Working Together for a Better Environment
Carrots for Kids

Picture: Bob Mucica, left, chairman of the FOOD Share Board of Directors, and Agromin’s Bill Camarillo, visit with members of the Boys and Girls Club of Ventura who are learning how to grow vegetables with the help of Agromin’s “Carrots for Kids” kits.

Agromin, which manufactures premium soil and gardening products from green waste collected by Harrison Industries, is helping area children learn how to grow their on vegetable gardens through a donation to FOOD Share, Ventura County’s regional food bank.

Agromin has donated 300 “Carrots for Kids” gardening kits that FOOD SHARE is distributing through its
Share’s Kid’s Café, an after-school and summer program designed to feed boys and girls who may not get enough food at home. Children are receiving the kits at the Boys and Girls Clubs in Ventura and Oxnard as well as at the Many Mansions after-school program in Thousand Oaks.

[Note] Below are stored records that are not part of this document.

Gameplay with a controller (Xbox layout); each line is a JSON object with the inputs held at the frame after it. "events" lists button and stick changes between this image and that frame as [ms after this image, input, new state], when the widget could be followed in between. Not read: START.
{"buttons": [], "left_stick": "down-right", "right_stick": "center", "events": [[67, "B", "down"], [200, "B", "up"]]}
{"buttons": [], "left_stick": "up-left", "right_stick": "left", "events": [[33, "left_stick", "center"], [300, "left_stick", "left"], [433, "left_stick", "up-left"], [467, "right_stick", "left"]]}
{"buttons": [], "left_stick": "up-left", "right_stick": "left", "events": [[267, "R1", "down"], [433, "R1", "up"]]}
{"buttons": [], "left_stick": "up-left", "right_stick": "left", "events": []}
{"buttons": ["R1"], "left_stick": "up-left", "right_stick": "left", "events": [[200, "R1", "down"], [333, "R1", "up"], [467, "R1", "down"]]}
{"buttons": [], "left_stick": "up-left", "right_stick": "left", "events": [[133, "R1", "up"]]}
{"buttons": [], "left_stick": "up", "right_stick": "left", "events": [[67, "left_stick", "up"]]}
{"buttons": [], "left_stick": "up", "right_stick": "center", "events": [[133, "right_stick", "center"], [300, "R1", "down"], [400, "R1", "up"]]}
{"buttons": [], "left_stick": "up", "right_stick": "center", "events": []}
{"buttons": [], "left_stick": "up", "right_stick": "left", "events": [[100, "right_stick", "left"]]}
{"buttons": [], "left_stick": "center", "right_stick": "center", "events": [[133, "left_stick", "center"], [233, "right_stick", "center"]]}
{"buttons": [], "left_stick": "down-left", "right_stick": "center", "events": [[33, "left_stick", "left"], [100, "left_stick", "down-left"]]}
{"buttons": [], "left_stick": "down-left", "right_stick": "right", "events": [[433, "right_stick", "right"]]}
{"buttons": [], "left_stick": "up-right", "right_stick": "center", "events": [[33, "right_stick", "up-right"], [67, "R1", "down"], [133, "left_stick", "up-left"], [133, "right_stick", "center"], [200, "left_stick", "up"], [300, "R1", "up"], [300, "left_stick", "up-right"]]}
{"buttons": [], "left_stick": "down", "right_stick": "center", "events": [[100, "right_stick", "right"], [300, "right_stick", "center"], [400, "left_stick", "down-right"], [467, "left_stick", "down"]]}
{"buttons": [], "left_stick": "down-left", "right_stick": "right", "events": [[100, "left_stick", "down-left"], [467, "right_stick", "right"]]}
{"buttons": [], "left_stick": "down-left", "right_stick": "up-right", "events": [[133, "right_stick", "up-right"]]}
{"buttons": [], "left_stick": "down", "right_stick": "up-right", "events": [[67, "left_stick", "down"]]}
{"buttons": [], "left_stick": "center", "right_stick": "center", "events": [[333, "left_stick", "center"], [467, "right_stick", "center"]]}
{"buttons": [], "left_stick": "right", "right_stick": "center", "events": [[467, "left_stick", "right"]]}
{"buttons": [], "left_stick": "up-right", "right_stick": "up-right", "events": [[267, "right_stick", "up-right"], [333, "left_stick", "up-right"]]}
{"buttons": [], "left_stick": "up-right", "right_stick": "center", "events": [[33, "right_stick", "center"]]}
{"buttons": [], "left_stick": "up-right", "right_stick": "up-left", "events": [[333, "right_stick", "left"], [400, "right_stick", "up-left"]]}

Each kit contains carrot seeds, a planter box with tray, plant labels, a planting instruction bookmark, a green recycling activity booklet, a pencil made of recycled wood, stickers and two, two-quart bags of planting soil. The kits are designed to teach kids ages 6 through 12 how food is grown and the importance of green waste recycling. The soil included with the kits contains recycled green material (i.e., lawn clippings, leaves and tree limbs) collected from Ventura County yards and landscapes that is naturally composted before being placed into the potting soil bags.

“With the “Carrots for Kids” kits, children will learn how to grow their own nutritious food and understand the importance of green recycling for our community and the environment,” said Ann Sobel, general manager of FOOD Share.

Agromin President Bill Camarillo agrees, adding, “Although we live in an agriculture-rich county, many kids here don’t understand how vegetables grow. The kits give them the skills to grow their own food and appreciate what it takes for even a simple vegetable like a carrot to end up in their local market.”

The kits retail for $24.95 and can be purchased by visiting For every kit purchased online and “FOOD Share” is typed in the coupon box, Agromin will donate $5 to the nonprofit organization that feeds 38,000 adults and children each month through 220 certified charitable agencies throughout the county. For more information, go to

Harrisons Support Music Festivals

The 2006 Ventura Music Festival and the 2006 Ojai Music Festival both had outstanding seasons this year.

The 2006 Ventura Music Festival was a resounding success. Over 6 concerts were completely sold out - a first in Ventura Music Festival history! International names like Branford Marsalis, Cho-Ling Lin, Jennifer KOH, Chu-Fang Huang joined Artistic Director, Nuvi Mehta for a very special Festival for 2006.

2006’s theme “Stories in Music” reflected a unique blend of music and words including poetry, and drama,
which have inspired great composers through-out history in creating their music. From Vivaldi’s Four Seasons to modern Pulitzer Prize winning composer Paul Moravec’s Tempest Fantasy, audiences were thrilled.

As a special core value - the Ventura Music Festival’s great Artistic Director, Nuvi Mehta visited and taught MUSIC (this year the theme was “What is rhythm ?” ) to children in 22 Ventura schools! Mr. Mehta, a pianist, and a percussionist enjoyed the enthusiastic response from many children, including the Ventura Boys and Girls club which he also visited.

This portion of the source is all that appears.